Exercise goal
Please return each entry in the listing exactly.
-=-=-=-=-
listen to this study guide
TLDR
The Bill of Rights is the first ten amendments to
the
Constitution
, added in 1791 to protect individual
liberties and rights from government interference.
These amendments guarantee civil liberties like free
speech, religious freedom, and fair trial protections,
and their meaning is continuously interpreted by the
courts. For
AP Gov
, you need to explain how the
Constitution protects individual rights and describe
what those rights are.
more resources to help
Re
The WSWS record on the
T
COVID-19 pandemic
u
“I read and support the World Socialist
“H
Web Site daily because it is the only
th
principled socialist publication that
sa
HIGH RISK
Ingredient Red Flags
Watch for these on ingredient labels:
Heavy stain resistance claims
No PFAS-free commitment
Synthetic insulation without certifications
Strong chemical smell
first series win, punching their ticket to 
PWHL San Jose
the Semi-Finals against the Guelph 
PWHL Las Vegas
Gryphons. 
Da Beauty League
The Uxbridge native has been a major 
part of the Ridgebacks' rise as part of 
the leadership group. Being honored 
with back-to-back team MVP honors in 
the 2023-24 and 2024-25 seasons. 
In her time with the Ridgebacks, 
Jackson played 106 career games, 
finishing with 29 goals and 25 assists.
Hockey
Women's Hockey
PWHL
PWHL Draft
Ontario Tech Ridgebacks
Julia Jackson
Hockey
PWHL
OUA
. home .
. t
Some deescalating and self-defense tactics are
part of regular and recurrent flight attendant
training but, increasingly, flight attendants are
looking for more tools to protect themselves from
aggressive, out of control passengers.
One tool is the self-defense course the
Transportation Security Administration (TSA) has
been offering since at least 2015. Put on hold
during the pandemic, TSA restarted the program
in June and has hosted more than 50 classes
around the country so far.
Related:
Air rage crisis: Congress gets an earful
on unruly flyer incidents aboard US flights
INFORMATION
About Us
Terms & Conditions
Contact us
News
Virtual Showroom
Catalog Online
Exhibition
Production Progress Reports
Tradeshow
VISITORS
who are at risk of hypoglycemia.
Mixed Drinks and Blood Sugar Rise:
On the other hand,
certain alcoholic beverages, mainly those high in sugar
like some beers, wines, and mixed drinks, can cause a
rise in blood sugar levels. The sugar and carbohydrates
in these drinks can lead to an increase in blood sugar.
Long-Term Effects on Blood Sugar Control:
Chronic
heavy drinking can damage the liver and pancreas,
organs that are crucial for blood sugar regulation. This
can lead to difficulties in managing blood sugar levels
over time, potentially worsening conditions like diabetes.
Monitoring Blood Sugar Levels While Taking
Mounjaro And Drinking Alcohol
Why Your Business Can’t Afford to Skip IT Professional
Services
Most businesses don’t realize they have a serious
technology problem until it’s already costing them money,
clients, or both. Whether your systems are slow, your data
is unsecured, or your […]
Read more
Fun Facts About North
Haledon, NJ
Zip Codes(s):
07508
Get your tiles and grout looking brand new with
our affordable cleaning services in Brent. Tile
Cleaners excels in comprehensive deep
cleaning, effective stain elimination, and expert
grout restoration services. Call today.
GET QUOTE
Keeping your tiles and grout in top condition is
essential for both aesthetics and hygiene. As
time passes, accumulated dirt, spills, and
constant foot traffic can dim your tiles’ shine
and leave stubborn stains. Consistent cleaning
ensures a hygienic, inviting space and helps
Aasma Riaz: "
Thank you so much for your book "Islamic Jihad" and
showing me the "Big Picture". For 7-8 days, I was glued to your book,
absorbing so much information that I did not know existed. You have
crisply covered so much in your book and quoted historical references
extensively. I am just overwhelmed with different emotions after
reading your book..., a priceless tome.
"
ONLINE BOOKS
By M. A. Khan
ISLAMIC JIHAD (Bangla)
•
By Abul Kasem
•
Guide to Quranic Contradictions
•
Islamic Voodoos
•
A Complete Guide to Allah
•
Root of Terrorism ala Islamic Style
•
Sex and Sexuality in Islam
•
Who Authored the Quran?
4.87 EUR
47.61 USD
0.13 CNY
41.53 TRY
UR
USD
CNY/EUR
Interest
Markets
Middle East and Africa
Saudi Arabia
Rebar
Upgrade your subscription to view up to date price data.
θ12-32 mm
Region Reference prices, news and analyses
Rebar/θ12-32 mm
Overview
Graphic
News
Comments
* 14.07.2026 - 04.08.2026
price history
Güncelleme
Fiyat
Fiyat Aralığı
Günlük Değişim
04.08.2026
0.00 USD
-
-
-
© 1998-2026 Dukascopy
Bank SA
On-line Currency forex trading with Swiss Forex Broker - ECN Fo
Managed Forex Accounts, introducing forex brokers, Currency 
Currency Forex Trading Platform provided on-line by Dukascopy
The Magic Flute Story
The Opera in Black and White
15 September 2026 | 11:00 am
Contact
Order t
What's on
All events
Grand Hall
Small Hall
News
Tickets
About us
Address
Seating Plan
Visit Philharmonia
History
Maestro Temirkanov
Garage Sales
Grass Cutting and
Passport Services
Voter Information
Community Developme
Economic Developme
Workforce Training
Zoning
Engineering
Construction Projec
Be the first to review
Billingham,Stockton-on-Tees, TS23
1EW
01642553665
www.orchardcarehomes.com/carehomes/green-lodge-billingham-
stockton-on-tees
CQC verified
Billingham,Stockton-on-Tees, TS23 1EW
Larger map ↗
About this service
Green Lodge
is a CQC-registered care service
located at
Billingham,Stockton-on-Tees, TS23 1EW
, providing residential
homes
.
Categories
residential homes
-=-=-=-=-
Written reply
listen to this study guide
TLDR
The Bill of Rights is the first ten amendments to
the
Constitution
, added in 1791 to protect individual
liberties and rights from government interference.
These amendments guarantee civil liberties like free
speech, religious freedom, and fair trial protections,
and their meaning is continuously interpreted by the
courts. For
AP Gov
, you need to explain how the
Constitution protects individual rights and describe
what those rights are.
more resources to help
Re
The WSWS record on the
T
COVID-19 pandemic
u
“I read and support the World Socialist
“H
Web Site daily because it is the only
th
principled socialist publication that
sa
HIGH RISK
Ingredient Red Flags
Watch for these on ingredient labels:
Heavy stain resistance claims
No PFAS-free commitment
Synthetic insulation without certifications
Strong chemical smell
first series win, punching their ticket to 
PWHL San Jose
the Semi-Finals against the Guelph 
PWHL Las Vegas
Gryphons. 
Da Beauty League
The Uxbridge native has been a major 
part of the Ridgebacks' rise as part of 
the leadership group. Being honored 
with back-to-back team MVP honors in 
the 2023-24 and 2024-25 seasons. 
In her time with the Ridgebacks, 
Jackson played 106 career games, 
finishing with 29 goals and 25 assists.
Hockey
Women's Hockey
PWHL
PWHL Draft
Ontario Tech Ridgebacks
Julia Jackson
Hockey
PWHL
OUA
. home .
. t
Some deescalating and self-defense tactics are
part of regular and recurrent flight attendant
training but, increasingly, flight attendants are
looking for more tools to protect themselves from
aggressive, out of control passengers.
One tool is the self-defense course the
Transportation Security Administration (TSA) has
been offering since at least 2015. Put on hold
during the pandemic, TSA restarted the program
in June and has hosted more than 50 classes
around the country so far.
Related:
Air rage crisis: Congress gets an earful
on unruly flyer incidents aboard US flights
INFORMATION
About Us
Terms & Conditions
Contact us
News
Virtual Showroom
Catalog Online
Exhibition
Production Progress Reports
Tradeshow
VISITORS
who are at risk of hypoglycemia.
Mixed Drinks and Blood Sugar Rise:
On the other hand,
certain alcoholic beverages, mainly those high in sugar
like some beers, wines, and mixed drinks, can cause a
rise in blood sugar levels. The sugar and carbohydrates
in these drinks can lead to an increase in blood sugar.
Long-Term Effects on Blood Sugar Control:
Chronic
heavy drinking can damage the liver and pancreas,
organs that are crucial for blood sugar regulation. This
can lead to difficulties in managing blood sugar levels
over time, potentially worsening conditions like diabetes.
Monitoring Blood Sugar Levels While Taking
Mounjaro And Drinking Alcohol
Why Your Business Can’t Afford to Skip IT Professional
Services
Most businesses don’t realize they have a serious
technology problem until it’s already costing them money,
clients, or both. Whether your systems are slow, your data
is unsecured, or your […]
Read more
Fun Facts About North
Haledon, NJ
Zip Codes(s):
07508
Get your tiles and grout looking brand new with
our affordable cleaning services in Brent. Tile
Cleaners excels in comprehensive deep
cleaning, effective stain elimination, and expert
grout restoration services. Call today.
GET QUOTE
Keeping your tiles and grout in top condition is
essential for both aesthetics and hygiene. As
time passes, accumulated dirt, spills, and
constant foot traffic can dim your tiles’ shine
and leave stubborn stains. Consistent cleaning
ensures a hygienic, inviting space and helps
Aasma Riaz: "
Thank you so much for your book "Islamic Jihad" and
showing me the "Big Picture". For 7-8 days, I was glued to your book,
absorbing so much information that I did not know existed. You have
crisply covered so much in your book and quoted historical references
extensively. I am just overwhelmed with different emotions after
reading your book..., a priceless tome.
"
ONLINE BOOKS
By M. A. Khan
ISLAMIC JIHAD (Bangla)
•
By Abul Kasem
•
Guide to Quranic Contradictions
•
Islamic Voodoos
•
A Complete Guide to Allah
•
Root of Terrorism ala Islamic Style
•
Sex and Sexuality in Islam
•
Who Authored the Quran?
4.87 EUR
47.61 USD
0.13 CNY
41.53 TRY
UR
USD
CNY/EUR
Interest
Markets
Middle East and Africa
Saudi Arabia
Rebar
Upgrade your subscription to view up to date price data.
θ12-32 mm
Region Reference prices, news and analyses
Rebar/θ12-32 mm
Overview
Graphic
News
Comments
* 14.07.2026 - 04.08.2026
price history
Güncelleme
Fiyat
Fiyat Aralığı
Günlük Değişim
04.08.2026
0.00 USD
-
-
-
© 1998-2026 Dukascopy
Bank SA
On-line Currency forex trading with Swiss Forex Broker - ECN Fo
Managed Forex Accounts, introducing forex brokers, Currency 
Currency Forex Trading Platform provided on-line by Dukascopy
The Magic Flute Story
The Opera in Black and White
15 September 2026 | 11:00 am
Contact
Order t
What's on
All events
Grand Hall
Small Hall
News
Tickets
About us
Address
Seating Plan
Visit Philharmonia
History
Maestro Temirkanov
Garage Sales
Grass Cutting and
Passport Services
Voter Information
Community Developme
Economic Developme
Workforce Training
Zoning
Engineering
Construction Projec
Be the first to review
Billingham,Stockton-on-Tees, TS23
1EW
01642553665
www.orchardcarehomes.com/carehomes/green-lodge-billingham-
stockton-on-tees
CQC verified
Billingham,Stockton-on-Tees, TS23 1EW
Larger map ↗
About this service
Green Lodge
is a CQC-registered care service
located at
Billingham,Stockton-on-Tees, TS23 1EW
, providing residential
homes
.
Categories
residential homes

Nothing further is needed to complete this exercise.